LEARNING, MEMORY & AMNESIA

Bilateral Medial Temporal Lobectomy - the removal of the medial portions of the temporal lobes, which includes parts of the hippocampus and amygdala.

Global amnesia - amnesia for information presented through all of the senses. Retrograde amnesia - affects the memory from before a surgery.

Anterograde amnesia affects the memory after a surgery.

H.M. - suffered mild retrograde amnesia, lost the ability to form long-term memories, global amnesia.

Medial temporal lobe amnesia - patients with evidence of damage to the medial frontal lobe with similar memory deficits to H.M. who also preserve their intellectual functioning.

Implicit memories - unconscious.

Explicit memories - conscious.

Semantic memories – explicit memories of general information and facts.

Episodic memories – explicit memories of particular events from one’s life people. suffering from medial temporal lobe amnesia in general have a much bigger issue with episodic memories.

There was a setback in R.B.’s cardiac bypass surgery, and as a result, R.B. suffered brain damage, most to a part of the hippocampus (CA1), the ischemic brain damage left him amnestic.

Global cerebral ischemia – interruption of blood supply to the brain, often those suffering from it also suffer from medial temporal lobe amnesia.

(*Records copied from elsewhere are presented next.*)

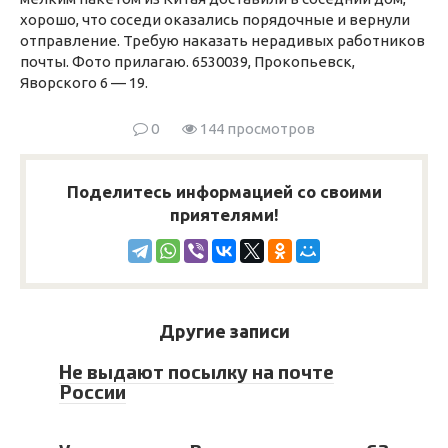
хорошо, что соседи оказались порядочные и вернули
отправление. Требую наказать нерадивых работников
почты. Фото прилагаю. 6530039, Прокопьевск,
Яворского 6 — 19.
0
144 просмотров
Поделитесь информацией со своими
приятелями!
Другие записи
Не выдают посылку на почте
России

Transient global amnesia – sudden onset in the absence of any obvious cause in an otherwise normal adult, usually lasts between 4 and 6 hours; severe anterograde amnesia and mild retrograde amnesia for explicit episodic memories are present; it is connected to abnormalities in a part of the hippocampus (CA1).

Alzheimer’s Disease - acetylcholine depletion.

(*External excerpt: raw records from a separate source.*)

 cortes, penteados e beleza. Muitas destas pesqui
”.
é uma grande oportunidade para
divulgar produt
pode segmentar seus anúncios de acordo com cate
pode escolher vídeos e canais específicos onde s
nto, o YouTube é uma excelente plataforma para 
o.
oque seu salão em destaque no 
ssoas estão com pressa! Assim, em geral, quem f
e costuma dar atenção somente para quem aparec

Involves many areas including the medial temporal lobes and the prefrontal cortex, which play major roles in memory.

Alzheimer’s Symptoms:

• Initially, mild loss of memory

• Eventually incapacitates patient

• Pathological changes

• Reduced acetylcholine

• Degeneration of basal forebrain

• Predementia Alzheimer’s - Alzheimer’s patients who have yet to develop dementia

• Both anterograde and retrograde amnesia

• Short-term and implicit memory deficits

Memory Consolidation refers to translation of short-term memories into long-term memories.

Older memories stored in a more permanent form.

Hebb argued that memories of experiences are stored in the short term by neural activity reverberating (circulating) in closed circuits.

New evidence - it could take years for consolidation to occur. Lasting memories become more and more resistant to disruption throughout a person’s life. Each time a memory is activated, it is updated and linked to additional memories . These additional links increase the memory’s resistance to disruption

Dual-trace theory suggests hippocampus holds memory until it is stored elsewhere. Scoville and Milner suggested that.

Current view is hippocampus stores memory every time it is recalled.

Nadel and Moscovitch - retained memories become progressively more resistant to disruption by hippocampal damage.

Each time a similar experience occurs or the original memory is recalled, a new engram (a change in the brain that stores a memory) is established and linked to the original engram, making the memory easier to recall and the original engram more difficult to disrupt.

Many hippocampal neurons - place cells (respond only when a subject is in specific locations).

Rodent spatial memory tests:

• Morris water maze

• Radial arm maze

Hippocampal place cells - fire when rat is in a specific location. Specific cell for each “place”.

Entorhinal grid cells - each have an extensive array of evenly spaced place fields, producing a pattern reminiscent of graph paper.

Grid cells represent evenly spaced place fields.

Head-direction cells are tuned to the direction of head orientation.

Border cells - fire when the subject is near the borders of its immediate environment.